In a press release that announced this watershed agreement, the European Commission outlined the major provisions of the new rules:
“The new regulation sets out how financial market participants and financial advisors must integrate environmental, social or governance (ESG) risks and opportunities in their processes, as part of their duty to act in the best interest of clients. It also sets uniform rules on how those financial market participants should inform investors about their compliance with the integration of ESG risks and opportunities. By so doing, it addresses information asymmetries on sustainability issues between end-investors and financial market participants or financial advisors. The availability of information is crucial to the integration of risks related to the impact of ESG events on the value of investments, for example in assets located in flood-prone areas. The regulation also requires the disclosure of adverse impact on ESG matters, such as in assets that pollute water or devastate bio-diversity, to ensure the sustainability of investments.”

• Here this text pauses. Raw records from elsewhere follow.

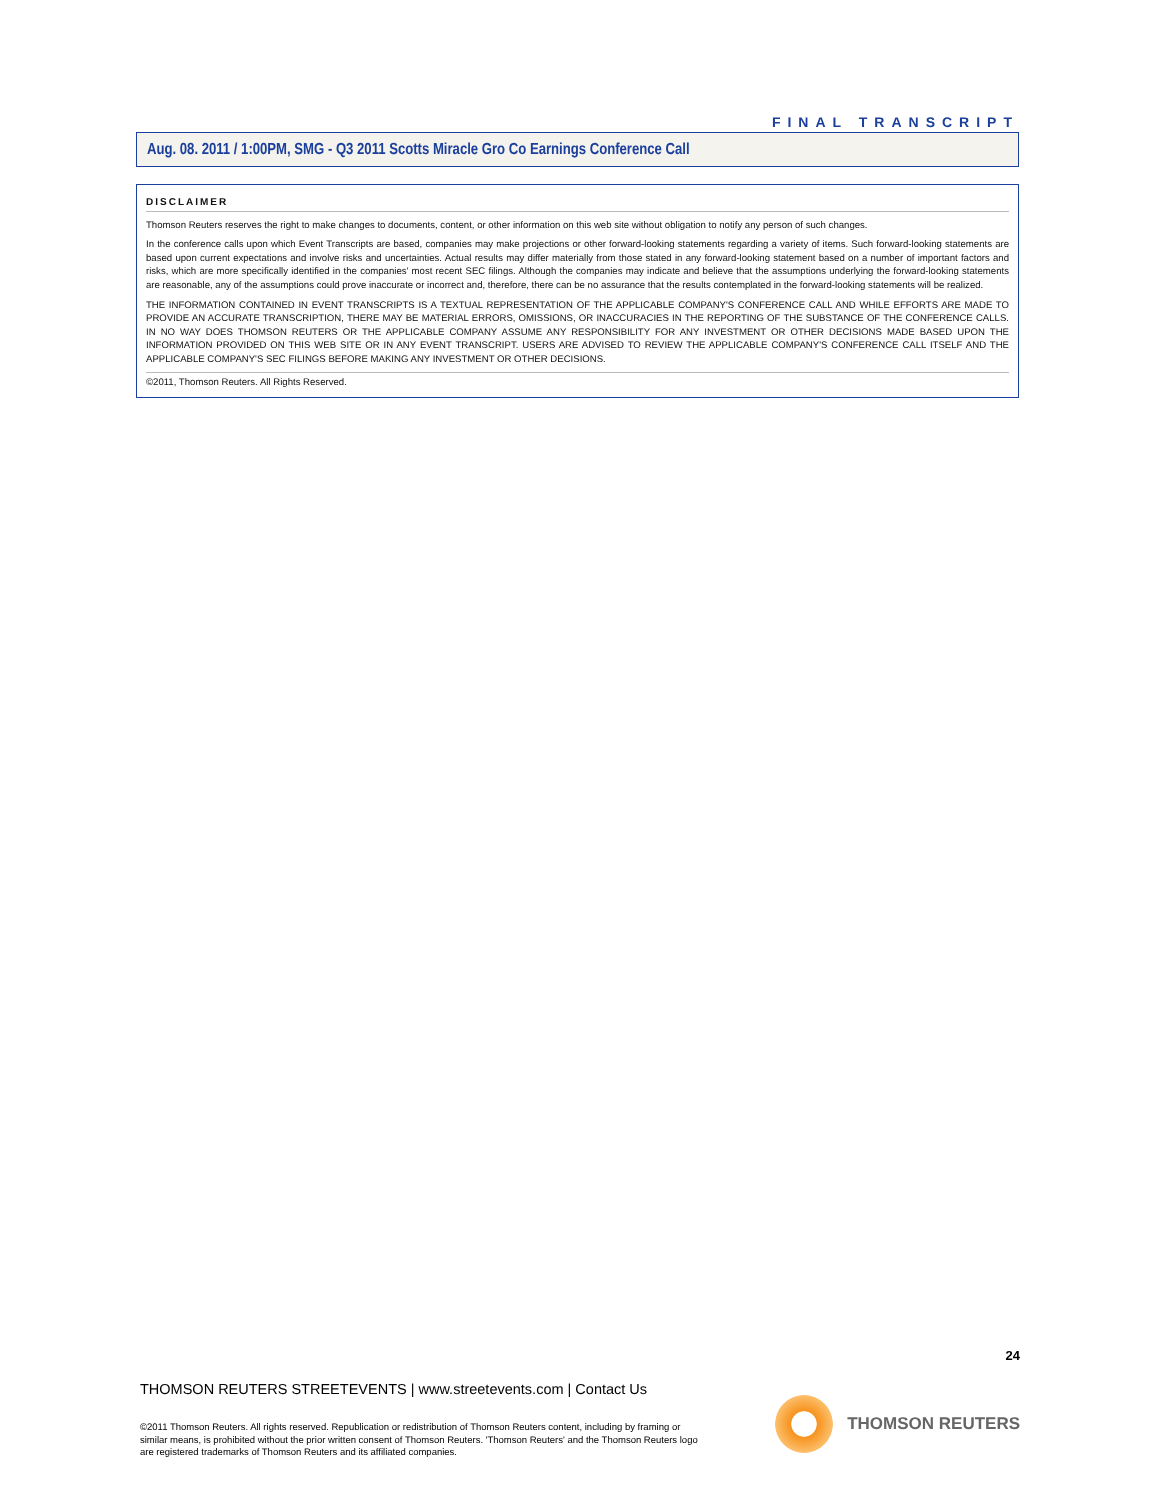FINAL TRANSCRIPT
Aug. 08. 2011 / 1:00PM, SMG - Q3 2011 Scotts Miracle Gro Co Earnings Conference Call
DISCLAIMER
Thomson Reuters reserves the right to make changes to documents, content, or other information on this web site without obligation to notify any person of such changes.
In the conference calls upon which Event Transcripts are based, companies may make projections or other forward-looking statements regarding a variety of items. Such forward-looking statements are based upon current expectations and involve risks and uncertainties. Actual results may differ materially from those stated in any forward-looking statement based on a number of important factors and risks, which are more specifically identified in the companies' most recent SEC filings. Although the companies may indicate and believe that the assumptions underlying the forward-looking statements are reasonable, any of the assumptions could prove inaccurate or incorrect and, therefore, there can be no assurance that the results contemplated in the forward-looking statements will be realized.
THE INFORMATION CONTAINED IN EVENT TRANSCRIPTS IS A TEXTUAL REPRESENTATION OF THE APPLICABLE COMPANY'S CONFERENCE CALL AND WHILE EFFORTS ARE MADE TO PROVIDE AN ACCURATE TRANSCRIPTION, THERE MAY BE MATERIAL ERRORS, OMISSIONS, OR INACCURACIES IN THE REPORTING OF THE SUBSTANCE OF THE CONFERENCE CALLS. IN NO WAY DOES THOMSON REUTERS OR THE APPLICABLE COMPANY ASSUME ANY RESPONSIBILITY FOR ANY INVESTMENT OR OTHER DECISIONS MADE BASED UPON THE INFORMATION PROVIDED ON THIS WEB SITE OR IN ANY EVENT TRANSCRIPT. USERS ARE ADVISED TO REVIEW THE APPLICABLE COMPANY'S CONFERENCE CALL ITSELF AND THE APPLICABLE COMPANY'S SEC FILINGS BEFORE MAKING ANY INVESTMENT OR OTHER DECISIONS.
©2011, Thomson Reuters. All Rights Reserved.
24
THOMSON REUTERS STREETEVENTS | www.streetevents.com | Contact Us
©2011 Thomson Reuters. All rights reserved. Republication or redistribution of Thomson Reuters content, including by framing or similar means, is prohibited without the prior written consent of Thomson Reuters. 'Thomson Reuters' and the Thomson Reuters logo are registered trademarks of Thomson Reuters and its affiliated companies.
THOMSON REUTERS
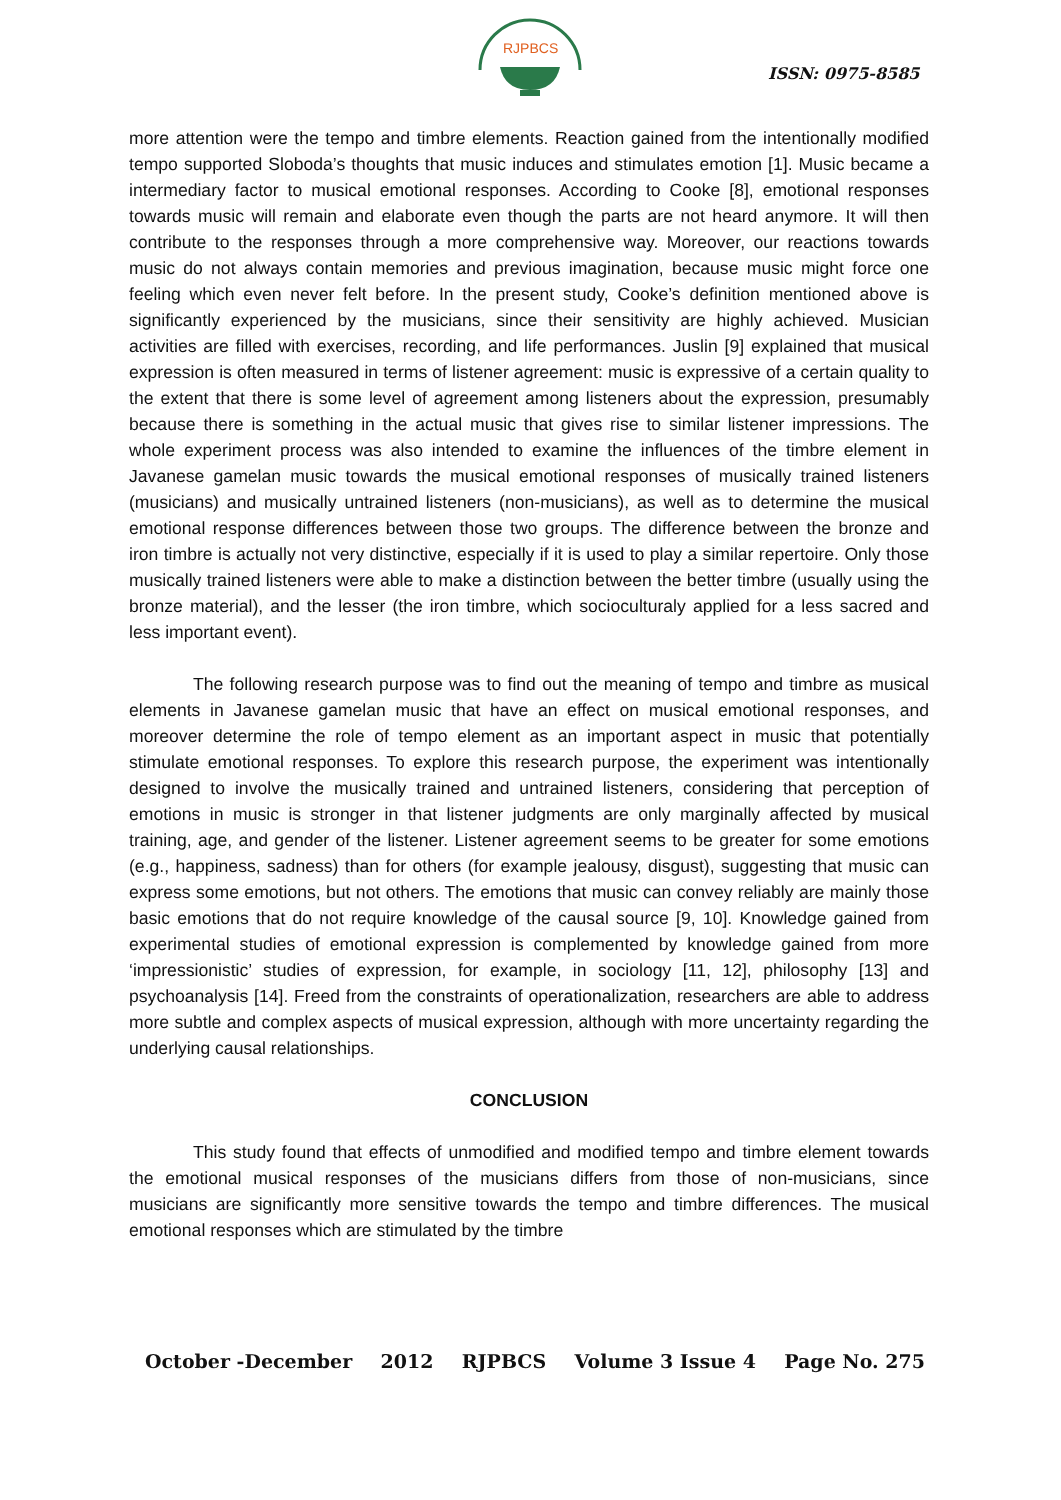RJPBCS
ISSN: 0975-8585
more attention were the tempo and timbre elements. Reaction gained from the intentionally modified tempo supported Sloboda’s thoughts that music induces and stimulates emotion [1]. Music became a intermediary factor to musical emotional responses. According to Cooke [8], emotional responses towards music will remain and elaborate even though the parts are not heard anymore. It will then contribute to the responses through a more comprehensive way. Moreover, our reactions towards music do not always contain memories and previous imagination, because music might force one feeling which even never felt before. In the present study, Cooke’s definition mentioned above is significantly experienced by the musicians, since their sensitivity are highly achieved. Musician activities are filled with exercises, recording, and life performances. Juslin [9] explained that musical expression is often measured in terms of listener agreement: music is expressive of a certain quality to the extent that there is some level of agreement among listeners about the expression, presumably because there is something in the actual music that gives rise to similar listener impressions. The whole experiment process was also intended to examine the influences of the timbre element in Javanese gamelan music towards the musical emotional responses of musically trained listeners (musicians) and musically untrained listeners (non-musicians), as well as to determine the musical emotional response differences between those two groups. The difference between the bronze and iron timbre is actually not very distinctive, especially if it is used to play a similar repertoire. Only those musically trained listeners were able to make a distinction between the better timbre (usually using the bronze material), and the lesser (the iron timbre, which socioculturaly applied for a less sacred and less important event).
The following research purpose was to find out the meaning of tempo and timbre as musical elements in Javanese gamelan music that have an effect on musical emotional responses, and moreover determine the role of tempo element as an important aspect in music that potentially stimulate emotional responses. To explore this research purpose, the experiment was intentionally designed to involve the musically trained and untrained listeners, considering that perception of emotions in music is stronger in that listener judgments are only marginally affected by musical training, age, and gender of the listener. Listener agreement seems to be greater for some emotions (e.g., happiness, sadness) than for others (for example jealousy, disgust), suggesting that music can express some emotions, but not others. The emotions that music can convey reliably are mainly those basic emotions that do not require knowledge of the causal source [9, 10]. Knowledge gained from experimental studies of emotional expression is complemented by knowledge gained from more ‘impressionistic’ studies of expression, for example, in sociology [11, 12], philosophy [13] and psychoanalysis [14]. Freed from the constraints of operationalization, researchers are able to address more subtle and complex aspects of musical expression, although with more uncertainty regarding the underlying causal relationships.
CONCLUSION
This study found that effects of unmodified and modified tempo and timbre element towards the emotional musical responses of the musicians differs from those of non-musicians, since musicians are significantly more sensitive towards the tempo and timbre differences. The musical emotional responses which are stimulated by the timbre
October -December 2012 RJPBCS Volume 3 Issue 4 Page No. 275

The EU statement goes on to explain that the new regulation is built around three essential pillars:
Elimination of greenwashing (unsubstantiated or misleading claims about sustainability characteristics and benefits of an investment product), and an increase of market awareness on sustainability matters;
Regulatory neutrality: the rules introduce a disclosure toolbox to be applied in the same manner by different financial market operators. The three European Supervisory Authorities (ESAs), and in particular the Joint Committee of the Authorities, will ensure further convergence and harmonization of disclosures in all the sectors concerned.
Level playing field: the regulation covers the following financial services sectors: (i) investment funds; (ii) insurance based investment products (life insurance products with investment components available as individual retail life policies as well as group life policies); (iii) private and occupational pensions, (iv) individual portfolio management; and (v) both insurance and investment advice.
Will Martindale, the PRI’s director of Policy and Research, hailed the new measure and highlighted how it:
Explicitly links financial regulation to global sustainability objectives such as the UN Sustainable Development Goals and Paris Climate agreement.
Uses the word “must” -- which removes any ambiguity regarding ESG: financial market participants face an imperative to integrate ESG factors into their analysis.
Uses the word “opportunities”: ESG issues helps investors to avoid investment risk, and also to capitalize on new opportunities.
Requires disclosure of the adverse impact of not attending to ESG matters. This would be the first regulatory-backed disclosure framework to incorporate the adverse sustainability impacts attributable to investment activity.
We wholeheartedly agree. As we and our social investment colleagues have argued for decades, a true fiduciary is compelled to take ESG factors into account. While Wall Street has grudgingly started to pay attention in recent years, this move by the EU represents a significant step toward bringing ESG considerations into the mainstream the world over.
We congratulate the EU for both its prescience and its leadership.